# What to do
Copy the entries without a single change. Pictures should be dropped.

Source records START

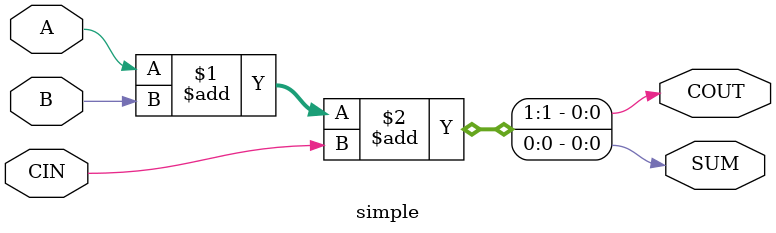
<source format=v>
module simple(A, B,CIN,COUT,SUM);
   input   A,B,CIN;
   output  COUT,SUM;
   assign {COUT,SUM}=A+B+CIN;
endmodule
</source>
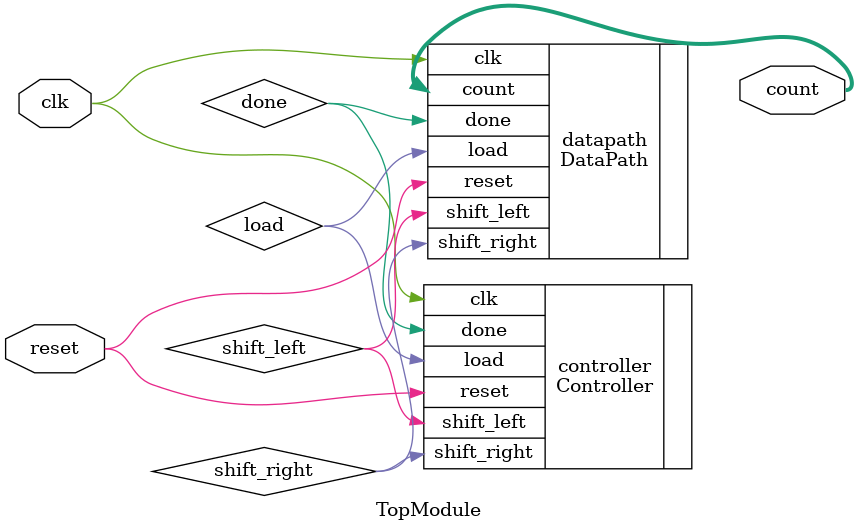
<source format=v>




/*-----------------------up/down counter-----------------------*/
//module TopModule #(parameter WIDTH = 8, parameter CYCLES = 18) (
//    input clk,
//    input reset,
//    output [WIDTH-1:0] count
//);
//
//wire shift_en, load, done, up;
//
//DataPath #(WIDTH, CYCLES) datapath (
//    .clk(clk),
//    .reset(reset),
//    .shift_en(shift_en),
//    .load(load),
//    .up(up),
//    .count(count),
//    .done(done)
//);
//
//Controller controller (
//    .clk(clk),
//    .reset(reset),
//    .done(done),
//    .shift_en(shift_en),
//    .load(load),
//    .up(up)
//);
//
//endmodule






/******************************shift left or right-------------------*/
module TopModule #(parameter WIDTH = 8, parameter CYCLES = 18) (
    input clk,
    input reset,
    output [WIDTH-1:0] count
);

wire shift_left, shift_right, load, done;

DataPath #(WIDTH, CYCLES) datapath (
    .clk(clk),
    .reset(reset),
    .shift_left(shift_left),
    .shift_right(shift_right),
    .load(load),
    .count(count),
    .done(done)
);

Controller controller (
    .clk(clk),
    .reset(reset),
    .done(done),
    .shift_left(shift_left),
    .shift_right(shift_right),
    .load(load)
);

endmodule

</source>
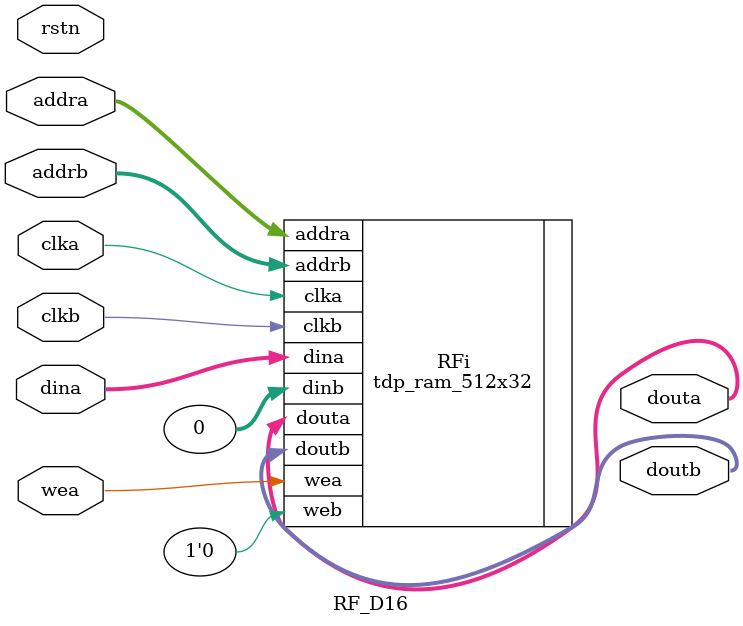
<source format=v>

module RF_D16 (clka,
               rstn,
               wea,
               addra,
               dina,
               douta,
               clkb,
               addrb,
               doutb);

input clka;
input rstn;
input [0:0] wea;
input [8:0] addra;
input [31:0] dina;
output [31:0] douta;
input clkb;
input [8:0] addrb;
output [31:0] doutb;

// for debugging:
reg [31:0] rf [511:0];
integer i;

always @ (posedge clka)
if (~rstn)
   for (i = 0; i < 512; i = i + 1) rf[i] <= 0;
else
if (wea)
   rf[addra] <= dina;

tdp_ram_512x32 RFi (.clka(clka),
                    .wea(wea),
                    .addra(addra),
                    .dina(dina),
                    .douta(douta),
                    .clkb(clkb),
                    .web(1'b0),
                    .addrb(addrb),
                    .dinb(0),
                    .doutb(doutb));


endmodule

</source>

Source records END

# Response
<source format=v>
module simple(A, B,CIN,COUT,SUM);
   input   A,B,CIN;
   output  COUT,SUM;
   assign {COUT,SUM}=A+B+CIN;
endmodule
</source>
<source format=v>




/*-----------------------up/down counter-----------------------*/
//module TopModule #(parameter WIDTH = 8, parameter CYCLES = 18) (
//    input clk,
//    input reset,
//    output [WIDTH-1:0] count
//);
//
//wire shift_en, load, done, up;
//
//DataPath #(WIDTH, CYCLES) datapath (
//    .clk(clk),
//    .reset(reset),
//    .shift_en(shift_en),
//    .load(load),
//    .up(up),
//    .count(count),
//    .done(done)
//);
//
//Controller controller (
//    .clk(clk),
//    .reset(reset),
//    .done(done),
//    .shift_en(shift_en),
//    .load(load),
//    .up(up)
//);
//
//endmodule






/******************************shift left or right-------------------*/
module TopModule #(parameter WIDTH = 8, parameter CYCLES = 18) (
    input clk,
    input reset,
    output [WIDTH-1:0] count
);

wire shift_left, shift_right, load, done;

DataPath #(WIDTH, CYCLES) datapath (
    .clk(clk),
    .reset(reset),
    .shift_left(shift_left),
    .shift_right(shift_right),
    .load(load),
    .count(count),
    .done(done)
);

Controller controller (
    .clk(clk),
    .reset(reset),
    .done(done),
    .shift_left(shift_left),
    .shift_right(shift_right),
    .load(load)
);

endmodule

</source>
<source format=v>

module RF_D16 (clka,
               rstn,
               wea,
               addra,
               dina,
               douta,
               clkb,
               addrb,
               doutb);

input clka;
input rstn;
input [0:0] wea;
input [8:0] addra;
input [31:0] dina;
output [31:0] douta;
input clkb;
input [8:0] addrb;
output [31:0] doutb;

// for debugging:
reg [31:0] rf [511:0];
integer i;

always @ (posedge clka)
if (~rstn)
   for (i = 0; i < 512; i = i + 1) rf[i] <= 0;
else
if (wea)
   rf[addra] <= dina;

tdp_ram_512x32 RFi (.clka(clka),
                    .wea(wea),
                    .addra(addra),
                    .dina(dina),
                    .douta(douta),
                    .clkb(clkb),
                    .web(1'b0),
                    .addrb(addrb),
                    .dinb(0),
                    .doutb(doutb));


endmodule

</source>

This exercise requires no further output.